Il convient dès lors de faire droit à la demande, et d'ordonner la radiation du rôle de la procédure d'appel engagée par M. [R] [T] et la SAS Lutèce Eiffel, jusqu'à ce qu'ils justifient de l'exécution totale du jugement entrepris.
Sur la demande reconventionnelle de suspension de l'exécution provisoire formée par M. [R] [T] et la SAS Lutèce Eiffel
Selon l'article 514-3 du code de procédure civile, en cas d'appel, le premier président peut être saisi afin d'arrêter l'exécution provisoire de la décision lorsqu'il existe un moyen sérieux d'annulation ou de réformation et que l'exécution risque d'entraîner des conséquences manifestement excessives.
La demande de la partie qui a comparu en première instance sans faire valoir d'observations sur l'exécution provisoire n'est recevable que si, outre l'existence d'un moyen sérieux d'annulation ou de réformation, l'exécution provisoire risque d'entraîner des conséquences manifestement excessives qui se sont révélées postérieurement à la décision de première instance.
En l'espèce, s'agissant des conséquences manifestement excessives, M. [T] et la SAS Lutèce Eiffel font valoir que l'exploitation d'un manège et d'un kiosque ne sont pas des activités susceptibles de se redéployer simplement dans un autre lieu, et affirment que le départ des lieux signifierait la disparition de l'entreprise, laquelle emploie 22 salariés qui se retrouveraient au chômage si le jugement était mis à exécution.

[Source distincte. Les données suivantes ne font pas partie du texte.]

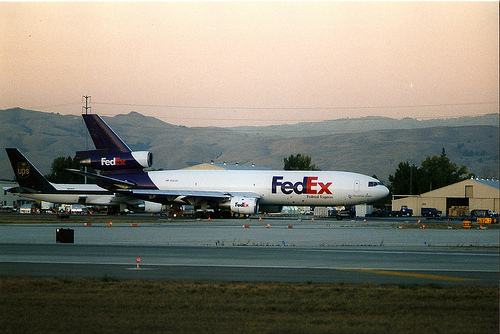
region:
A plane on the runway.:
[78, 118, 410, 228]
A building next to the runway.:
[370, 159, 497, 225]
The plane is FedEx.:
[257, 161, 328, 204]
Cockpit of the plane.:
[358, 166, 382, 190]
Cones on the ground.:
[121, 207, 375, 229]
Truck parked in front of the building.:
[386, 197, 425, 225]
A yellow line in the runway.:
[366, 256, 468, 281]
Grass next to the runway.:
[96, 272, 392, 331]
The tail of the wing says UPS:
[6, 139, 61, 194]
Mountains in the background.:
[125, 112, 483, 164]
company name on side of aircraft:
[266, 167, 338, 202]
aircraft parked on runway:
[16, 103, 407, 242]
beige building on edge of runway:
[381, 167, 498, 217]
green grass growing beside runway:
[13, 276, 428, 331]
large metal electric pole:
[76, 88, 97, 114]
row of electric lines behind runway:
[85, 94, 499, 122]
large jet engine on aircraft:
[78, 133, 159, 175]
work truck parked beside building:
[383, 201, 421, 218]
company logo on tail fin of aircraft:
[8, 154, 41, 184]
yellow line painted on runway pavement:
[328, 257, 480, 284]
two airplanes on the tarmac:
[5, 111, 390, 218]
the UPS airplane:
[5, 145, 112, 205]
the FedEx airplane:
[66, 110, 391, 215]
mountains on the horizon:
[5, 107, 499, 188]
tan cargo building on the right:
[392, 176, 494, 214]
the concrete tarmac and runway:
[2, 223, 497, 284]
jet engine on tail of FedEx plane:
[76, 150, 152, 172]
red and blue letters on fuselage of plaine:
[271, 175, 333, 197]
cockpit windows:
[370, 181, 380, 186]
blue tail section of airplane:
[69, 112, 156, 214]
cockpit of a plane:
[355, 160, 392, 207]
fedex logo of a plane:
[265, 170, 348, 212]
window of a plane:
[362, 170, 388, 187]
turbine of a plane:
[227, 188, 272, 216]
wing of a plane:
[77, 88, 139, 159]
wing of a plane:
[6, 137, 56, 187]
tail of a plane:
[100, 148, 195, 215]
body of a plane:
[182, 153, 313, 210]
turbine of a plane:
[132, 135, 159, 162]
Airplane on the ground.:
[66, 103, 388, 217]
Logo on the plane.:
[263, 170, 337, 202]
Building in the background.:
[388, 167, 498, 219]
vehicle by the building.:
[466, 206, 498, 221]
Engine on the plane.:
[220, 193, 265, 213]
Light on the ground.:
[129, 253, 146, 269]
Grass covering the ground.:
[4, 272, 497, 332]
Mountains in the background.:
[0, 97, 498, 184]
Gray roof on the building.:
[463, 173, 498, 191]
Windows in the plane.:
[362, 178, 384, 191]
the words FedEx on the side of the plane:
[264, 172, 339, 202]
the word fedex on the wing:
[86, 151, 136, 170]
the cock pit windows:
[364, 177, 387, 191]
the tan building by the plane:
[388, 175, 497, 218]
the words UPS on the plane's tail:
[9, 162, 35, 185]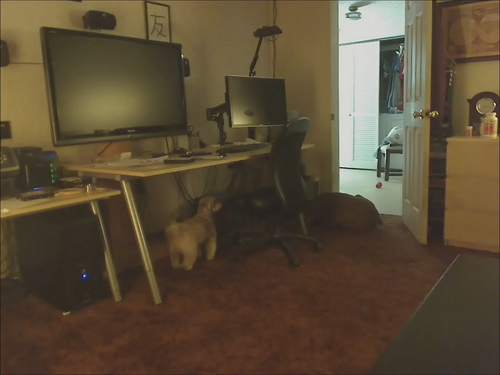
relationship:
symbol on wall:
[145, 1, 175, 41] [3, 1, 263, 272]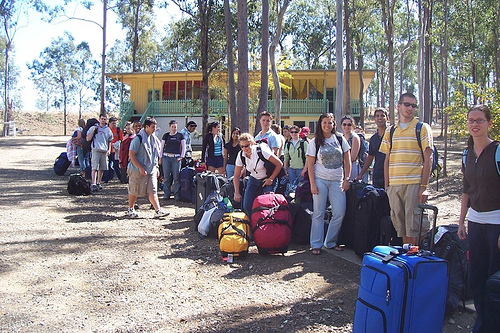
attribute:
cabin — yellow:
[102, 67, 379, 136]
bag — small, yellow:
[218, 206, 251, 259]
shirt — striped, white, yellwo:
[372, 115, 434, 196]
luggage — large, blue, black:
[353, 242, 449, 333]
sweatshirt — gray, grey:
[133, 125, 165, 171]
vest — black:
[460, 140, 500, 214]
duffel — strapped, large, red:
[251, 191, 295, 254]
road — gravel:
[1, 137, 438, 332]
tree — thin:
[28, 28, 84, 136]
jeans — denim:
[305, 178, 348, 251]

Il convient toutefois de constater qu'aucun élément financier n'est produit s'agissant de la SAS Lutèce Eiffel, qui ne communique que son registre du personnel, sans qu'il soit possible de déterminer si tous les salariés exercent sur le site litigieux. Au demeurant, il résulte d'un courrier adressé le 22 novembre 2021 par la ville de [Localité 3] à M. [T] que celle-ci lui rappelait qu'un nouvel appel à propositions pour l'attribution d'emplacements paraîtrait au premier semestre de l'année 2022 et qu'il lui serait possible de se porter candidat pour trois emplacements de son choix.

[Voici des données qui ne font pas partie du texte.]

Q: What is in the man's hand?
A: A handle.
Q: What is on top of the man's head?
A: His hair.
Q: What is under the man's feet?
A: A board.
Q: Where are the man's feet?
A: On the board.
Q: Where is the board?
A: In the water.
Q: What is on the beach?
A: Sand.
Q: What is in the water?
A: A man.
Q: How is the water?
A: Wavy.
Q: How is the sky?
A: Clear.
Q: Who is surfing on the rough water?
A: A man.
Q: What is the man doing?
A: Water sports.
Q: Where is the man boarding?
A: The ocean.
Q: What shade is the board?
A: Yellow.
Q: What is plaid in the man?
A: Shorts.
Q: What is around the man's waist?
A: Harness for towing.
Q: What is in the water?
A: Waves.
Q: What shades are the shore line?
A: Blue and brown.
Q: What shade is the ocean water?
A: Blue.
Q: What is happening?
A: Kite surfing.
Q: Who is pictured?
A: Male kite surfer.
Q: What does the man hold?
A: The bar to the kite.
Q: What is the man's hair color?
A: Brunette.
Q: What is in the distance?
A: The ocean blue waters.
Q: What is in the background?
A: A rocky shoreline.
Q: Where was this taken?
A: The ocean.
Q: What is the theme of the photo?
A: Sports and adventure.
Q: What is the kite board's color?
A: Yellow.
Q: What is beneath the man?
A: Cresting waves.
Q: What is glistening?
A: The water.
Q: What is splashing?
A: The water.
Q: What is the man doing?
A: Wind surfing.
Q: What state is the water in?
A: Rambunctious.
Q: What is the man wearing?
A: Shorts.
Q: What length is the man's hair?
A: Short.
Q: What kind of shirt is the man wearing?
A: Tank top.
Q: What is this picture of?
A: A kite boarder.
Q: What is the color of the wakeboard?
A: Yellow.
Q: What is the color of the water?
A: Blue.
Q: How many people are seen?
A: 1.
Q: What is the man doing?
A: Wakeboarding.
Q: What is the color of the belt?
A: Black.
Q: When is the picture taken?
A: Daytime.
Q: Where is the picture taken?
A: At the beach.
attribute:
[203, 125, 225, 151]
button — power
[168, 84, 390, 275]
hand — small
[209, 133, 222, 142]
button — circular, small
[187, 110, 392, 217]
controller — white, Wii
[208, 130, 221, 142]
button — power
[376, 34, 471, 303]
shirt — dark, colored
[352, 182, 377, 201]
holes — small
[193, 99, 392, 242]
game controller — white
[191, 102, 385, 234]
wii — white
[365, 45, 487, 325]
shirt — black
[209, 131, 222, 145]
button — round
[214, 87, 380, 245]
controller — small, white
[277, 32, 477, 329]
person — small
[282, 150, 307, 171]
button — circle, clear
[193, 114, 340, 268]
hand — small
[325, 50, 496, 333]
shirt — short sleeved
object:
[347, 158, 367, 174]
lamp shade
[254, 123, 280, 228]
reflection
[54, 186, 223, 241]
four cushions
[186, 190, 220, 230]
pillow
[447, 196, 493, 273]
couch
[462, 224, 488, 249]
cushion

Il convient dès lors de juger que M. [T] et la SAS Lutèce Eiffel échouent à rapporter la preuve des circonstances manifestement excessives qu'entraînerait pour eux l'exécution provisoire attachée à la décision de première instance.

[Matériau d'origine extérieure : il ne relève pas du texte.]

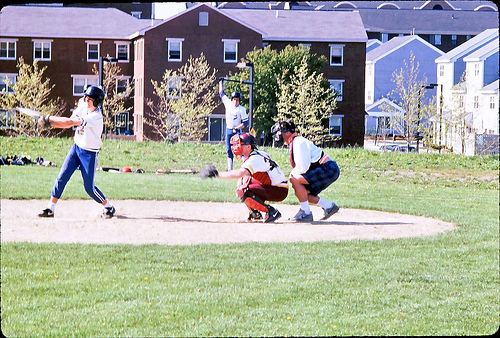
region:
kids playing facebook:
[64, 29, 494, 328]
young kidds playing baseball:
[33, 31, 449, 313]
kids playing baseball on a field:
[18, 22, 350, 330]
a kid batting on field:
[25, 35, 215, 249]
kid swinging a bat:
[2, 50, 207, 288]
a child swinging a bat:
[15, 55, 151, 295]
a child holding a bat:
[11, 37, 128, 216]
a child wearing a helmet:
[28, 32, 162, 235]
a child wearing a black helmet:
[29, 49, 179, 282]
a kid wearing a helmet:
[22, 47, 149, 212]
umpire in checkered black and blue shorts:
[273, 115, 345, 221]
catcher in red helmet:
[203, 127, 289, 227]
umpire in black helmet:
[275, 119, 312, 165]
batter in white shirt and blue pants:
[10, 71, 125, 223]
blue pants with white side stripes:
[42, 135, 112, 222]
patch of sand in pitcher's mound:
[8, 177, 450, 262]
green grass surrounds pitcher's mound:
[0, 162, 497, 334]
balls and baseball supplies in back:
[2, 151, 222, 181]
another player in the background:
[209, 75, 249, 161]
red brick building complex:
[0, 0, 364, 144]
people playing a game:
[58, 61, 352, 215]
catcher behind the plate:
[211, 131, 278, 199]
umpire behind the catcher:
[283, 103, 343, 190]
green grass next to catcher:
[241, 264, 274, 295]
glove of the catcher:
[192, 158, 226, 197]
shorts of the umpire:
[293, 154, 343, 196]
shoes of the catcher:
[259, 202, 282, 232]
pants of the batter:
[47, 156, 129, 206]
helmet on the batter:
[81, 80, 111, 111]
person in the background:
[203, 75, 254, 133]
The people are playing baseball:
[7, 52, 427, 242]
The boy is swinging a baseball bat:
[15, 66, 66, 146]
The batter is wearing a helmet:
[50, 60, 121, 120]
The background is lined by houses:
[16, 9, 493, 124]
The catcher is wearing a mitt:
[183, 120, 292, 237]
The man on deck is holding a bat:
[200, 53, 259, 165]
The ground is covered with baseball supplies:
[7, 145, 225, 181]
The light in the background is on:
[217, 40, 273, 93]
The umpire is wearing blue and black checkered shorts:
[295, 160, 355, 197]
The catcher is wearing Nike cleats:
[263, 207, 288, 230]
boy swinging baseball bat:
[15, 80, 115, 215]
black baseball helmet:
[80, 75, 105, 105]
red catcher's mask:
[230, 125, 250, 155]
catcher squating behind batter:
[195, 130, 285, 225]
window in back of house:
[165, 30, 180, 60]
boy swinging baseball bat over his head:
[200, 71, 255, 127]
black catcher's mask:
[266, 115, 296, 150]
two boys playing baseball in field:
[190, 115, 350, 225]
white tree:
[140, 46, 220, 141]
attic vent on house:
[196, 8, 213, 27]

Il convient dès lors de rejeter la demande de suspension de l'exécution provisoire, sans qu'il y ait lieu d'examiner les moyens sérieux de réformation de l'ordonnance entreprise, ces conditions étant cumulatives au terme de l'article 514-3 précité.
Sur les demandes accessoires
Parties perdantes, M. [R] [T] et la SAS Lutèce Eiffel seront condamnés in solidum aux dépens, ainsi qu'au paiement à la ville de [Localité 3] de la somme de 800 euros au titre de l'article 700 du code de procédure civile.
PAR CES MOTIFS
Ordonnons la radiation du rôle de la procédure d'appel engagée par M. [R] [T] et la SAS Lutèce Eiffel enregistrée sous le N°RG 22/19612,
Disons qu'elle ne sera réinscrite au rôle qu'après justification de l'exécution de l'ordonnance de référé du 9 novembre 2022,
Déboutons M. [R] [T] et la SAS Lutèce Eiffel de leur demande reconventionnelle de suspension de l'exécution provisoire,
Condamnons in solidum M. [R] [T] et la SAS Lutèce Eiffel à payer à Mme la Maire de la ville de [Localité 3] la somme de 800 euros au titre de l'article 700 du code de procédure civile,
Condamnons in solidum M. [R] [T] et la SAS Lutèce Eiffel aux dépens.
ORDONNANCE rendue par Mme Aurore DOCQUINCOURT, Conseillère, assistée de Mme Cécilie MARTEL, greffière présente lors de la mise à disposition au greffe de la Cour, les parties en ayant été préalablement avisées dans les conditions prévues au deuxième alinéa de l'article 450 du code de procédure civile.